Estas dos semanas tuve la oportunidad de contemplar obras de arte impresionantes. Visité museos increíbles, llenos de piezas que han marcado la historia del arte. Me gustaría contarte un poco sobre esta experiencia que viví y sobre todo, sobre cómo percibí la manera en que la gente se relacionaba con ellas.

De niña nunca tuve un acercamiento real al arte. Como la mayoría, mi familia rara vez me llevó a un museo ni teníamos obras en casa. No sé exactamente por qué decidí estudiar algo como Historia del Arte, pero la vida tiene formas misteriosas de poner cosas en nuestro camino, y el arte fue una de ellas. Para mí, el arte es un refugio: un lugar feliz donde puedo ser yo misma y encontrar calma. Es mi espacio seguro. Aunque llegó a mi vida sin que yo lo buscara conscientemente, apareció tal vez para salvarme y mostrarme que hay mucho más allá.

Lo que más me sorprende es que, aunque contemple una obra una segunda o tercera vez, siempre la siento como si fuera la primera, aunque de una manera distinta. Una pintura o escultura puede hablarme de maneras nuevas en cada encuentro: me muestra detalles distintos, me transmite sensaciones diferentes y, sobre todo, me enseña algo nuevo. Es increíble cómo el arte se transforma para mí. Aunque a simple vista pueda parecer solo estético, sus significados cambian según el momento y el lugar desde donde lo contemplo.

Creo que para casi todos la experiencia es parecida: a veces el arte puede decir mucho, poco o nada, y al final depende del significado que cada persona quiera darle. Vi a gente contemplar obras maravillosas en menos de un minuto, y eso me hizo reflexionar sobre la experiencia única que cada espectador vive al visitar un museo.

Durante mis recorridos, me pregunté qué hacían todos esos visitantes ahí: ¿iban porque realmente querían o simplemente porque alguien les había dicho que “había que ir”? Y luego, estando dentro, ¿qué se supone que debían hacer?, ¿cómo comportarse?
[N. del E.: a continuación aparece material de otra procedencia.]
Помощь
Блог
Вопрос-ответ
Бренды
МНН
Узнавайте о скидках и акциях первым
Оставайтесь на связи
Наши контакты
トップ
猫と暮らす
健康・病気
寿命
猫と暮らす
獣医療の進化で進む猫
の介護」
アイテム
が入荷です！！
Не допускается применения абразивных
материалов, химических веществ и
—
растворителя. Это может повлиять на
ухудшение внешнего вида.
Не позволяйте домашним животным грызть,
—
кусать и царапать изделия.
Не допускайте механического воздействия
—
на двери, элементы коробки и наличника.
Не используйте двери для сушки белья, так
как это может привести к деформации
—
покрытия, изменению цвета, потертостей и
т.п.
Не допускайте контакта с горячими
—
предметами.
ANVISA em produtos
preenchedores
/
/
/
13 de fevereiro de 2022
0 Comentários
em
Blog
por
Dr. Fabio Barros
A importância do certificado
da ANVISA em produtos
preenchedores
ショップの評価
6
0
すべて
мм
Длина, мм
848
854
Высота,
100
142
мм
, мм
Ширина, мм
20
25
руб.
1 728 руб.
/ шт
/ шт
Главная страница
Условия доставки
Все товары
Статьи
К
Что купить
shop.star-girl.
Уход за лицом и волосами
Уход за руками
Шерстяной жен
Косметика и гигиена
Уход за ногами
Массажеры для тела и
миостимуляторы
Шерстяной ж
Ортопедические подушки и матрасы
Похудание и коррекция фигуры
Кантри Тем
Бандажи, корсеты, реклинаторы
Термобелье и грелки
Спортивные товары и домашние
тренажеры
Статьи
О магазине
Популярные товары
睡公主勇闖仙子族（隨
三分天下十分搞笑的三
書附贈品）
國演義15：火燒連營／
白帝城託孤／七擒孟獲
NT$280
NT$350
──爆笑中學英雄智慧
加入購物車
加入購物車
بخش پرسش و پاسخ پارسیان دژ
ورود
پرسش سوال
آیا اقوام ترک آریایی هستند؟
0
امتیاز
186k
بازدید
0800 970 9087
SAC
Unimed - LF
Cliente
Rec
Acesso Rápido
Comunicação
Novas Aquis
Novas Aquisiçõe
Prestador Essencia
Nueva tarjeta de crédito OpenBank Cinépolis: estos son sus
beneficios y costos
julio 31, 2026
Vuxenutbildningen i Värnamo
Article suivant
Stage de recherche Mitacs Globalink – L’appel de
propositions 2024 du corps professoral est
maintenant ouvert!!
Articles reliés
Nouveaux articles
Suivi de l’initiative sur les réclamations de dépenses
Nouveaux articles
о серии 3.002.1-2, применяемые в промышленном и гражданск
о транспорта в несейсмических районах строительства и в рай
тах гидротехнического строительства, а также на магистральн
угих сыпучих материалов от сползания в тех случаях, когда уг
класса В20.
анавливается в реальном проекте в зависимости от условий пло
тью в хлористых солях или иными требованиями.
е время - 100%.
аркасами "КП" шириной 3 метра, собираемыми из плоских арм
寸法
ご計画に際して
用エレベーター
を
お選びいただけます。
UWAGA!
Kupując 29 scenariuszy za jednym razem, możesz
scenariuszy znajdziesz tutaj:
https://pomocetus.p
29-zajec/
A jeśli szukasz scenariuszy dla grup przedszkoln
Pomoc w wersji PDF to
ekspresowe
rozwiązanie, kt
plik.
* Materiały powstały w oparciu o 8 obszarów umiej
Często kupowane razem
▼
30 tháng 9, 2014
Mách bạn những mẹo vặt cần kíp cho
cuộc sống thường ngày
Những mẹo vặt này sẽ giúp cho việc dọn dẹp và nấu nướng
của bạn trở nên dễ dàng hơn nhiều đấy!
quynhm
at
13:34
La mayoría de estos lugares que albergan grandes obras de arte se caracterizan por ser museos estrictos, donde incluso si alguien saca el celular por un segundo aparece un guardia para recordarle que no se pueden tomar fotos. ¿Por qué los museos tienen que ser espacios donde no se toca, no se habla, no se corre? Al final las personas terminan comportándose como en un salón de clases, y eso inevitablemente afecta la experiencia.

Y ni hablar de la fatiga. En los Museos Vaticanos, por ejemplo, para llegar a la Capilla Sixtina tienes que recorrer interminables pasillos llenos de pinturas y esculturas, sin una sola banca para descansar. Cuando por fin llegas, lo haces físicamente cansado y mentalmente saturado de haber visto tantas obras. En ese punto, al enfrentarte a la última obra, que se supone es la más importante, es fácil perder interés porque todo lo anterior ya te ha agotado.

El arte no debería ser una experiencia agotadora; al contrario, tendría que ser algo enriquecedor, que te llene, que te enseñe y, sobre todo, que te invite a seguir conociendo más. Pero ¿tú que opinas? ¿crees que los museos deberían replantear la forma en que presentan el arte para que la experiencia sea realmente enriquecedora y no cansada?